>>>

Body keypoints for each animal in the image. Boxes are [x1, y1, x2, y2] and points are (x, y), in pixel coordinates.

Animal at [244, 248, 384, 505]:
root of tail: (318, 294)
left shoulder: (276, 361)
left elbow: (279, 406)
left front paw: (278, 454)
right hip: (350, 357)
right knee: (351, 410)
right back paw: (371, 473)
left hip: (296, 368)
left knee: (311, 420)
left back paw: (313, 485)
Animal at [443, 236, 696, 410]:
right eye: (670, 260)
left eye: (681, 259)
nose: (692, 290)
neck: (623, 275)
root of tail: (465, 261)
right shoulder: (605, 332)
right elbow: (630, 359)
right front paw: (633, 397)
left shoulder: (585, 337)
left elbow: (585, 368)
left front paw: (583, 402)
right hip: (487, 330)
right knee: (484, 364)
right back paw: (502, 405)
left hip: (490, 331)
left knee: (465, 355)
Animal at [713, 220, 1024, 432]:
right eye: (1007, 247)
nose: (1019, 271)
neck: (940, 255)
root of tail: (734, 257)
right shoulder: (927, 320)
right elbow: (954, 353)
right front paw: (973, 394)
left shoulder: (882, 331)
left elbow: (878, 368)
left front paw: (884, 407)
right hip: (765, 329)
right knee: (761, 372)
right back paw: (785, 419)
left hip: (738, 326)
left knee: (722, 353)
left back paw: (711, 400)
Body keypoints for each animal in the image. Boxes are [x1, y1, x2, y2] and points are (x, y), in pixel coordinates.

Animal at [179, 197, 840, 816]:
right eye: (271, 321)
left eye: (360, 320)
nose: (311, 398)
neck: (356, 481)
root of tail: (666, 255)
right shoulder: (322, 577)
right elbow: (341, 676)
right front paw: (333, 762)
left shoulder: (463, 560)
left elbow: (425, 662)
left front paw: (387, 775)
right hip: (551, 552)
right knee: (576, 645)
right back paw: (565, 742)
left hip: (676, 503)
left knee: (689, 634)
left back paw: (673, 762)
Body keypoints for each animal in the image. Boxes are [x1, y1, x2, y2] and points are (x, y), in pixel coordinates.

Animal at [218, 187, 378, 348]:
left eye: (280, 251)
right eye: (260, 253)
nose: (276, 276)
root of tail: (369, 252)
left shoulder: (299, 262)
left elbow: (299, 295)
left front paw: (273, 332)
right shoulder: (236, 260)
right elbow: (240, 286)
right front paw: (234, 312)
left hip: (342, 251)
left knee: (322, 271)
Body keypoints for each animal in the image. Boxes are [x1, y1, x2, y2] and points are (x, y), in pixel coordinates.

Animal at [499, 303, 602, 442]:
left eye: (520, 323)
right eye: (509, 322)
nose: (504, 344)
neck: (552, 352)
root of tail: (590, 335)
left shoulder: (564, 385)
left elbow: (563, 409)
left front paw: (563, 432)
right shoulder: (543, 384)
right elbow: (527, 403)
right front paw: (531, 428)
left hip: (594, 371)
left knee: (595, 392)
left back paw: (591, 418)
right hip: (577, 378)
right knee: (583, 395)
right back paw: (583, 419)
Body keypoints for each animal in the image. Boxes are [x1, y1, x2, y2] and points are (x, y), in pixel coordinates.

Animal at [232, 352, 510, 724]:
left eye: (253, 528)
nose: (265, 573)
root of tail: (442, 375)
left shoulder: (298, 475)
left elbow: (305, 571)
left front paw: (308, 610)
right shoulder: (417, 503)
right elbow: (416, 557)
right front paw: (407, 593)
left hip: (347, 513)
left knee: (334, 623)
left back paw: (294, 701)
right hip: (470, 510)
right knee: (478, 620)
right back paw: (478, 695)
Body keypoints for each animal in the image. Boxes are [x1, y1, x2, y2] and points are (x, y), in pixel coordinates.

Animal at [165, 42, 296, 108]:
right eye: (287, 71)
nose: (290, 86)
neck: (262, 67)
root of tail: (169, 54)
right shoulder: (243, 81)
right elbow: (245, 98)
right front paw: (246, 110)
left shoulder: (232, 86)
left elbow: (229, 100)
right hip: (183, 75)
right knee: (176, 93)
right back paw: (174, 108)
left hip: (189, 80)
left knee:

<<<

#### [Assignment]
Using the material above, return every line that holds the string "tail".

#### [Answer box]
root of tail: (318, 294)
root of tail: (465, 261)
root of tail: (734, 257)
root of tail: (666, 255)
root of tail: (369, 252)
root of tail: (590, 335)
root of tail: (442, 375)
root of tail: (169, 54)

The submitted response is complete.